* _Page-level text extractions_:
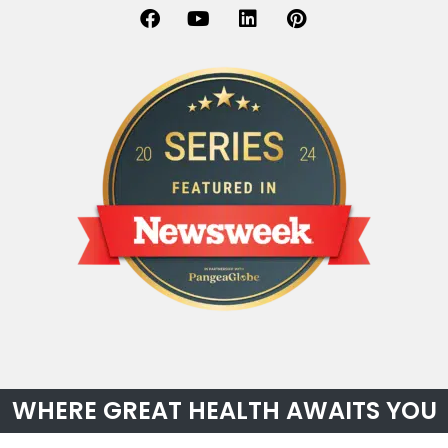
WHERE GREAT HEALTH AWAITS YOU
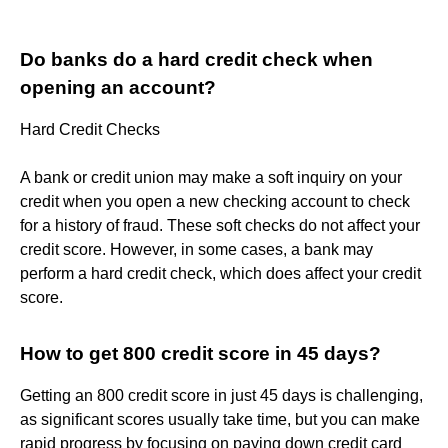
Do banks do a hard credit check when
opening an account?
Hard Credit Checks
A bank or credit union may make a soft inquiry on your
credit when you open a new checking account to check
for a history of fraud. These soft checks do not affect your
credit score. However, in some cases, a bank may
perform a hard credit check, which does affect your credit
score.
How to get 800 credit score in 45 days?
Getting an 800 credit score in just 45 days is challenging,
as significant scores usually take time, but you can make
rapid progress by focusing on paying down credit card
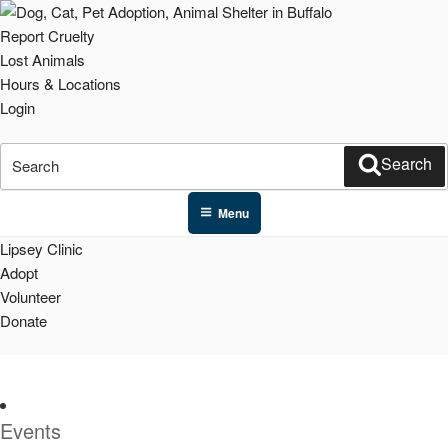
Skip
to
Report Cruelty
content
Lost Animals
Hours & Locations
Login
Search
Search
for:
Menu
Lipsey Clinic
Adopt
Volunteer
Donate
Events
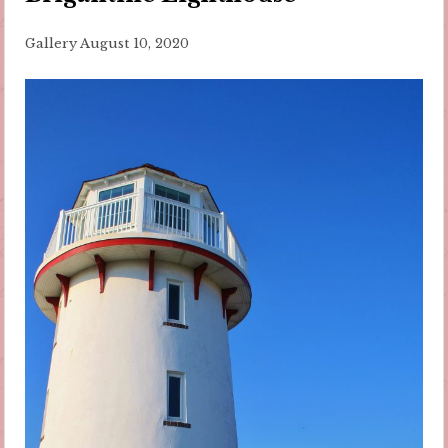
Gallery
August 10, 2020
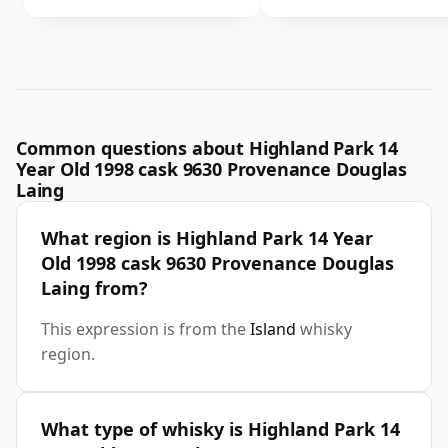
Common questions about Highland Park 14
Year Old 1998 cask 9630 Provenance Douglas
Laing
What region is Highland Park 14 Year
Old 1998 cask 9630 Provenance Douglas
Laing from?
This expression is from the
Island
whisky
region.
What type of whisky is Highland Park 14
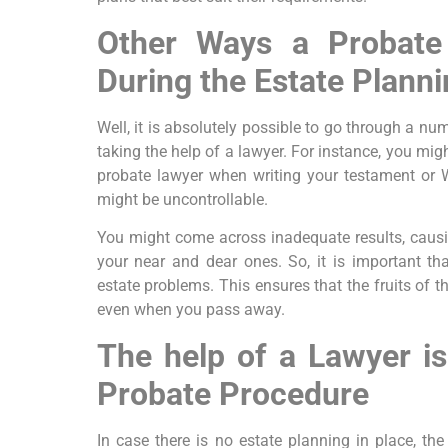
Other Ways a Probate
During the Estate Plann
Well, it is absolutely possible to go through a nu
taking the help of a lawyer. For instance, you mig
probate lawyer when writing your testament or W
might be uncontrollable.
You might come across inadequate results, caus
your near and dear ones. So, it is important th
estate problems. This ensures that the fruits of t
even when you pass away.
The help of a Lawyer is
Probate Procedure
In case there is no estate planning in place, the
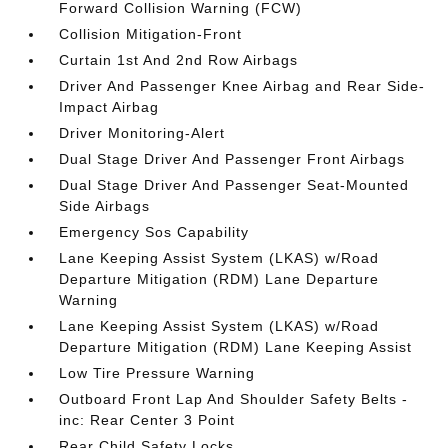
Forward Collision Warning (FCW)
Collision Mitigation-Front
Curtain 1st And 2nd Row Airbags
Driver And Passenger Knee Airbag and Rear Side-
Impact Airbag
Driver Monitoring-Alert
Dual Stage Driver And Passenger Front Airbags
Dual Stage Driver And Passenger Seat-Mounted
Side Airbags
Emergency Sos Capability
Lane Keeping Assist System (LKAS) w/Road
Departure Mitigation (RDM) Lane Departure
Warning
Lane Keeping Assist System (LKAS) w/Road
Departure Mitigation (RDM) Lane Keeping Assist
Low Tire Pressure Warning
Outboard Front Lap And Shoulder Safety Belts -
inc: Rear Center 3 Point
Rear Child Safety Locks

* _Your instructions_:
Search the entries above for the string "Rear". Copy each line that holds it.

* _Output_:
Driver And Passenger Knee Airbag and Rear Side-
inc: Rear Center 3 Point
Rear Child Safety Locks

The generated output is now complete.